10 Tipps für die Mitgliederwerbung


  1. Früh übt sich: Jugend und Azubis sind besonders leicht abzuholen.
  2. Dranbleiben: Übung macht den Meister und Penetranz macht das Gewerkschaftsmitglied.
  3. Ärgernisse angehen: Bei eigener Betroffenheit besteht eine höhere Offenheit für den Gewerkschaftsbeitritt.
  4. Wer wünscht sich keine Familie, die einen auffängt? Die IGBCE-Familie ist für dich da und stärkt dir den Rücken.
  5. Ausführliche Gespräche statt Fließbandarbeit, um künftige Mitglieder in Ruhe über die IGBCE und ihre Arbeit zu informieren.
  6. Unterschrift ist Vertrauenssache: Kolleginnen und Kollegen ansprechen, die euch schon kennen. Internationales Klientel in ihrer Muttersprache ansprechen.
  7. Erfolgsaussichten abwägen: Zeit nur in Menschen investieren, die eine Offenheit mitbringen.

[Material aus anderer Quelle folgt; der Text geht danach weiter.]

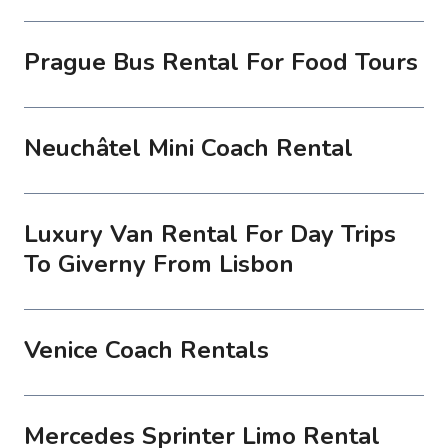
Prague Bus Rental For Food Tours
Neuchâtel Mini Coach Rental
Luxury Van Rental For Day Trips
To Giverny From Lisbon
Venice Coach Rentals
Mercedes Sprinter Limo Rental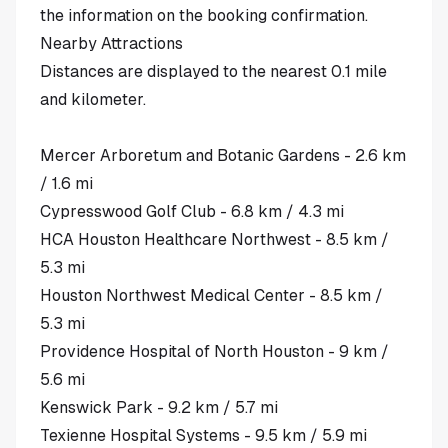
the information on the booking confirmation.
Nearby Attractions
Distances are displayed to the nearest 0.1 mile
and kilometer.
Mercer Arboretum and Botanic Gardens - 2.6 km
/ 1.6 mi
Cypresswood Golf Club - 6.8 km / 4.3 mi
HCA Houston Healthcare Northwest - 8.5 km /
5.3 mi
Houston Northwest Medical Center - 8.5 km /
5.3 mi
Providence Hospital of North Houston - 9 km /
5.6 mi
Kenswick Park - 9.2 km / 5.7 mi
Texienne Hospital Systems - 9.5 km / 5.9 mi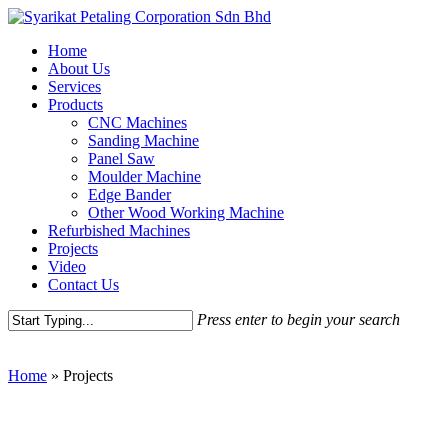
Skip
to
Menu
Home
main
About Us
content
Services
Products
CNC Machines
Sanding Machine
Panel Saw
Moulder Machine
Edge Bander
Other Wood Working Machine
Refurbished Machines
Projects
Video
Contact Us
Press enter to begin your search
Close
Search
Home
»
Projects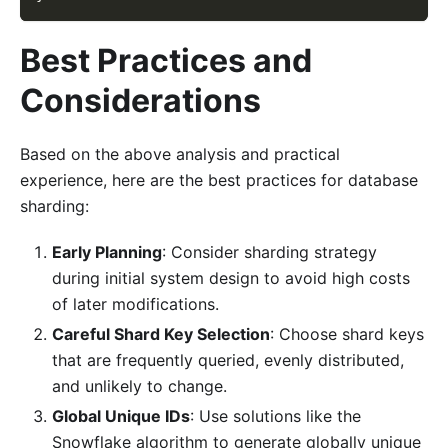
Best Practices and
Considerations
Based on the above analysis and practical
experience, here are the best practices for database
sharding:
Early Planning
: Consider sharding strategy
during initial system design to avoid high costs
of later modifications.
Careful Shard Key Selection
: Choose shard keys
that are frequently queried, evenly distributed,
and unlikely to change.
Global Unique IDs
: Use solutions like the
Snowflake algorithm to generate globally unique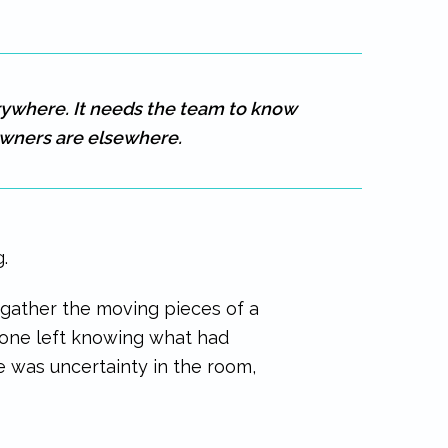
rywhere. It needs the team to know
wners are elsewhere.
.
gather the moving pieces of a
yone left knowing what had
re was uncertainty in the room,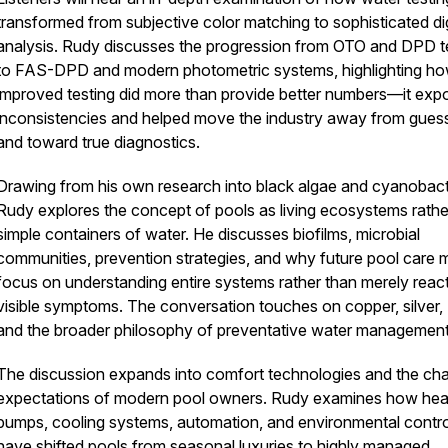
transformed from subjective color matching to sophisticated dig
analysis. Rudy discusses the progression from OTO and DPD t
to FAS-DPD and modern photometric systems, highlighting h
improved testing did more than provide better numbers—it exp
inconsistencies and helped move the industry away from gue
and toward true diagnostics.
Drawing from his own research into black algae and cyanobact
Rudy explores the concept of pools as living ecosystems rathe
simple containers of water. He discusses biofilms, microbial
communities, prevention strategies, and why future pool care 
focus on understanding entire systems rather than merely react
visible symptoms. The conversation touches on copper, silver, 
and the broader philosophy of preventative water managemen
The discussion expands into comfort technologies and the ch
expectations of modern pool owners. Rudy examines how hea
pumps, cooling systems, automation, and environmental contro
have shifted pools from seasonal luxuries to highly managed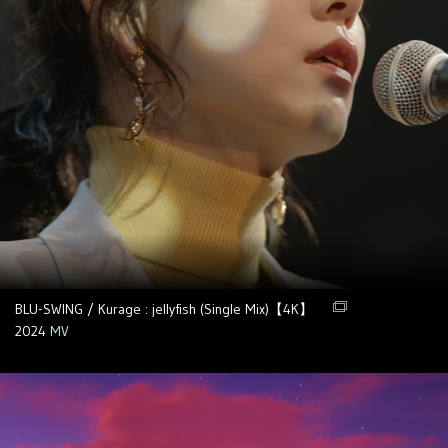
BLU-SWING / Kurage : jellyfish (Single Mix)【4K】
2024
MV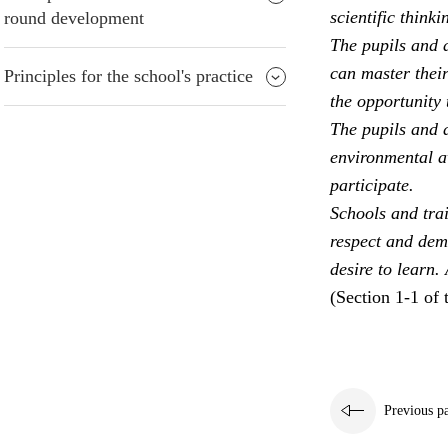
scientific thinki
round development
The pupils and a
can master their
Principles for the school's practice
the opportunity 
The pupils and a
environmental aw
participate.
Schools and trai
respect and dem
desire to learn.
(Section 1-1 of 
Previous p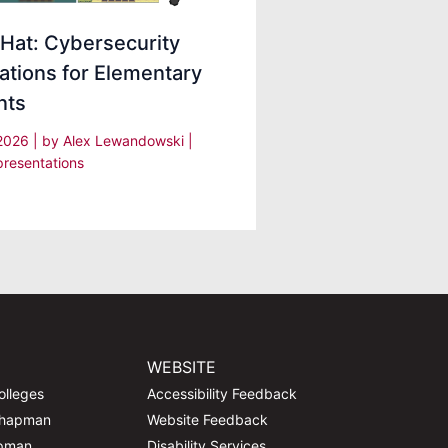
Hat: Cybersecurity
ations for Elementary
nts
 2026
| by
Alex Lewandowski
|
presentations
WEBSITE
olleges
Accessibility Feedback
Chapman
Website Feedback
apman
Disability Services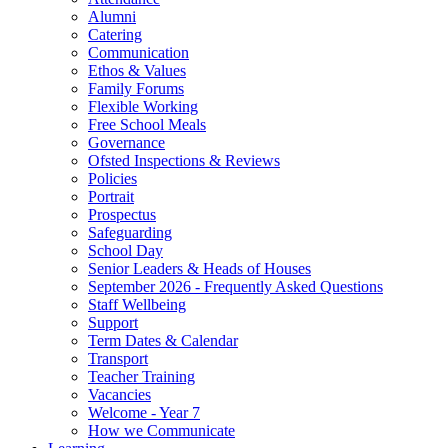
Alumni
Catering
Communication
Ethos & Values
Family Forums
Flexible Working
Free School Meals
Governance
Ofsted Inspections & Reviews
Policies
Portrait
Prospectus
Safeguarding
School Day
Senior Leaders & Heads of Houses
September 2026 - Frequently Asked Questions
Staff Wellbeing
Support
Term Dates & Calendar
Transport
Teacher Training
Vacancies
Welcome - Year 7
How we Communicate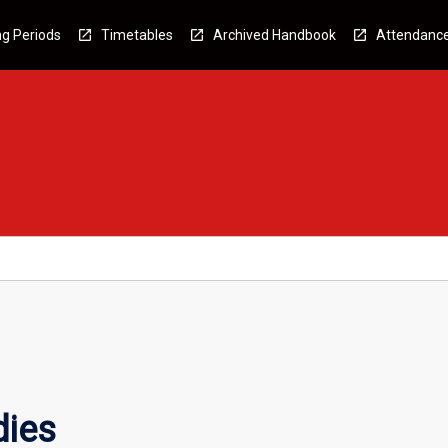
g Periods
Timetables
Archived Handbook
Attendanc
dies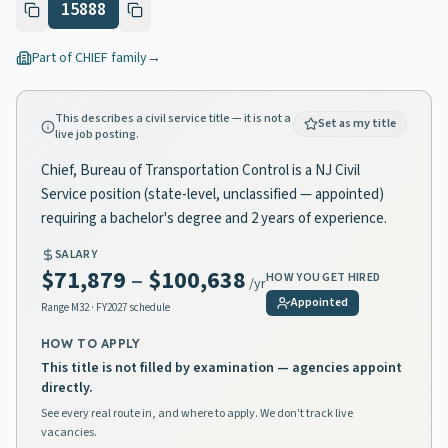
15888
Part of
CHIEF
family
→
This describes a civil service title — it is not a
Set as my title
live job posting.
Chief, Bureau of Transportation Control is a NJ Civil
Service position (state-level, unclassified — appointed)
requiring a bachelor's degree and 2 years of experience.
SALARY
$71,879
–
$100,638
HOW YOU GET HIRED
/yr
Appointed
Range
M32
· FY2027 schedule
HOW TO APPLY
This title is not filled by examination — agencies appoint
directly.
See every real route in, and where to apply. We don't track live
vacancies.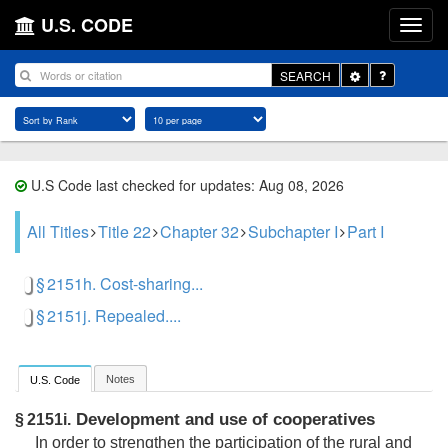
U.S. CODE
Toggle
SEARCH
Dropdown
U.S Code last checked for updates: Aug 08, 2026
All Titles
Title 22
Chapter 32
Subchapter I
Part I
§ 2151h. Cost-sharing...
§ 2151j. Repealed....
Notes
U.S. Code
Development and use of cooperatives
§ 2151i.
In order to strengthen the participation of the rural and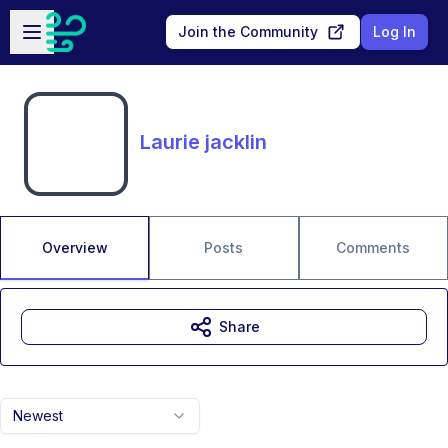
Skip to main content
Open sidebar
Join the Community
Log In
Laurie jacklin
Overview
Posts
Comments
Share
Newest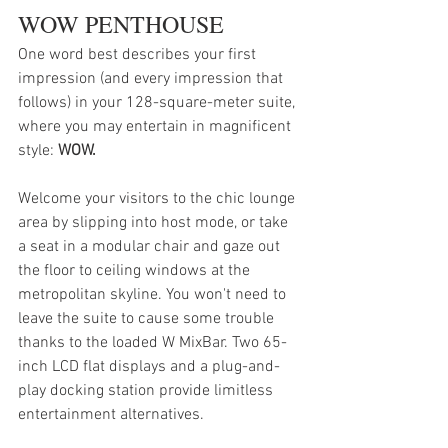
WOW PENTHOUSE
One word best describes your first 
impression (and every impression that 
follows) in your 128-square-meter suite, 
where you may entertain in magnificent 
style: 
WOW.
Welcome your visitors to the chic lounge 
area by slipping into host mode, or take 
a seat in a modular chair and gaze out 
the floor to ceiling windows at the 
metropolitan skyline. You won't need to 
leave the suite to cause some trouble 
thanks to the loaded W MixBar. Two 65-
inch LCD flat displays and a plug-and-
play docking station provide limitless 
entertainment alternatives.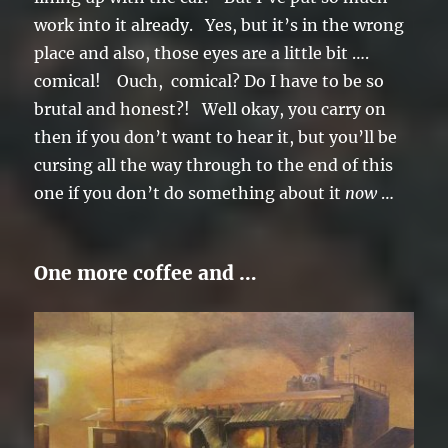
work into it already. Yes, but it’s in the wrong
place and also, those eyes are a little bit ….
comical! Ouch, comical? Do I have to be so
brutal and honest?! Well okay, you carry on
then if you don’t want to hear it, but you’ll be
cursing all the way through to the end of this
one if you don’t do something about it
now
…
One more coffee and …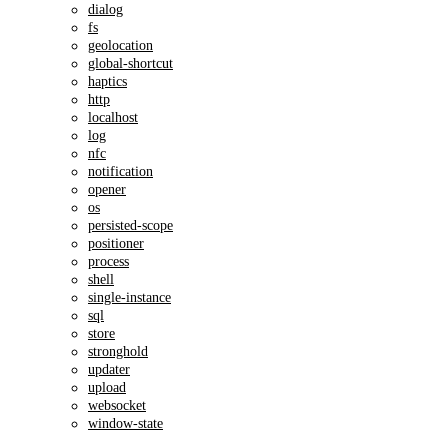
dialog
fs
geolocation
global-shortcut
haptics
http
localhost
log
nfc
notification
opener
os
persisted-scope
positioner
process
shell
single-instance
sql
store
stronghold
updater
upload
websocket
window-state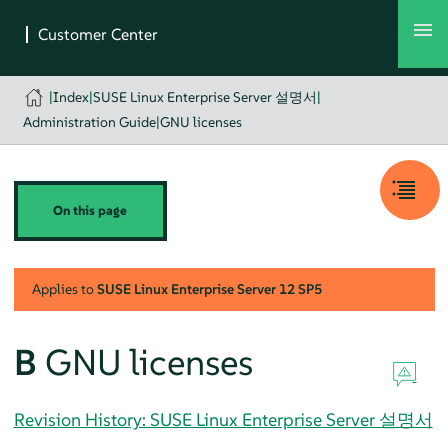
|
Index
|
SUSE Linux Enterprise Server 설명서
|
Administration Guide
|
GNU licenses
On this page
Applies to
SUSE Linux Enterprise Server
12 SP5
B
GNU licenses
Revision History: SUSE Linux Enterprise Server 설명서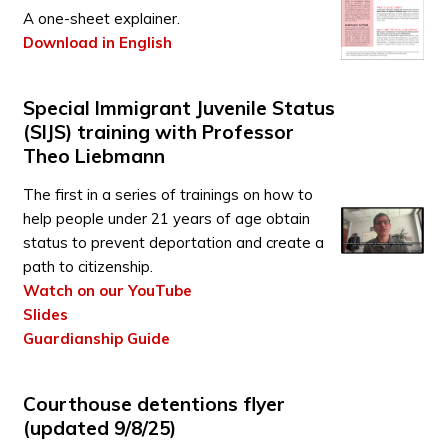
A one-sheet explainer.
Download in English
Special Immigrant Juvenile Status
(SIJS) training with Professor
Theo Liebmann
The first in a series of trainings on how to
help people under 21 years of age obtain
status to prevent deportation and create a
path to citizenship.
Watch on our YouTube
Slides
Guardianship Guide
Courthouse detentions flyer
(updated 9/8/25)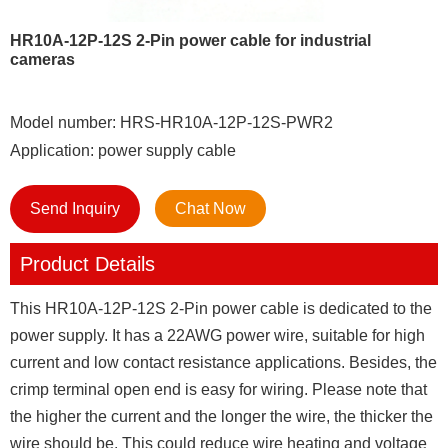
HR10A-12P-12S 2-Pin power cable for industrial
cameras
Model number: HRS-HR10A-12P-12S-PWR2
Application: power supply cable
Send Inquiry
Chat Now
Product Details
This HR10A-12P-12S 2-Pin power cable is dedicated to the
power supply. It has a 22AWG power wire, suitable for high
current and low contact resistance applications. Besides, the
crimp terminal open end is easy for wiring. Please note that
the higher the current and the longer the wire, the thicker the
wire should be. This could reduce wire heating and voltage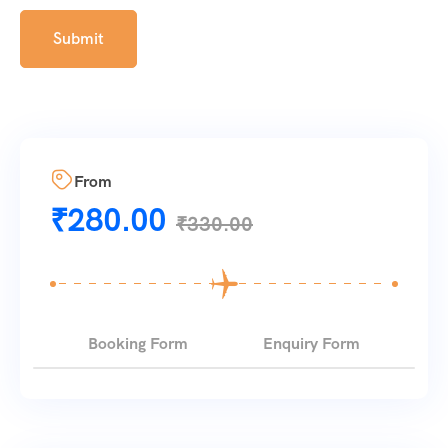
From
₹
280.00
₹
330.00
Booking Form
Enquiry Form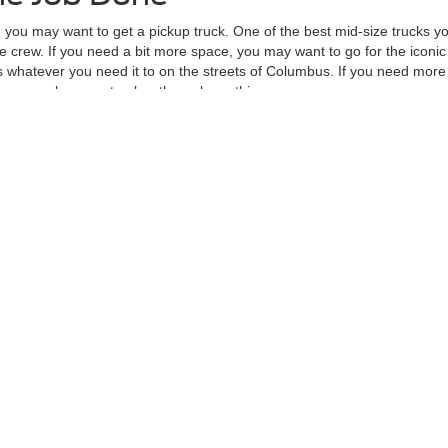
, you may want to get a pickup truck. One of the best mid-size trucks yo
 crew. If you need a bit more space, you may want to go for the iconic
whatever you need it to on the streets of Columbus. If you need more 
ave enough power to plow through anything.
 apply for auto financing, visit our new Ford showroom at Mike Carpino 
re the accuracy of the information contained on this site, absolute ac
 to the user "as is" without warranty of any kind, either express or impli
d/or $280 documentation fee. Exclusions do apply for AXZ Plan and Skaln
tc. do not qualify. Please verify with dealer if vehicle qualifies. Resid
Not in Stock) but can be made available to you at our location within a r
curacy of the information contained on this site, absolute accuracy cannot be guar
ind, either express or implied. All vehicles are subject to prior sale. Price does not 
 Stock) but can be made available to you at our location within a reasonable date fro
Disclosures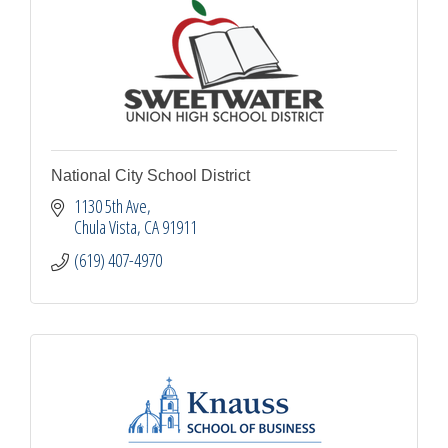
National City School District
1130 5th Ave
Chula Vista
CA
91911
(619) 407-4970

  8. Die sprachliche Ebene ist entscheidend: Ein Ausdruck muss her, den die Leute verstehen.
  9. Vergleiche mit den gesetzlichen Regelungen: Die tariflichen Vorteile sowie Mitgliedervorteile sind gute Werbung.
  10. Den Kontakt zum Betriebsrat beim Betriebseintritt nutzen und gleich für die IGBCE-Mitgliedschaft werben.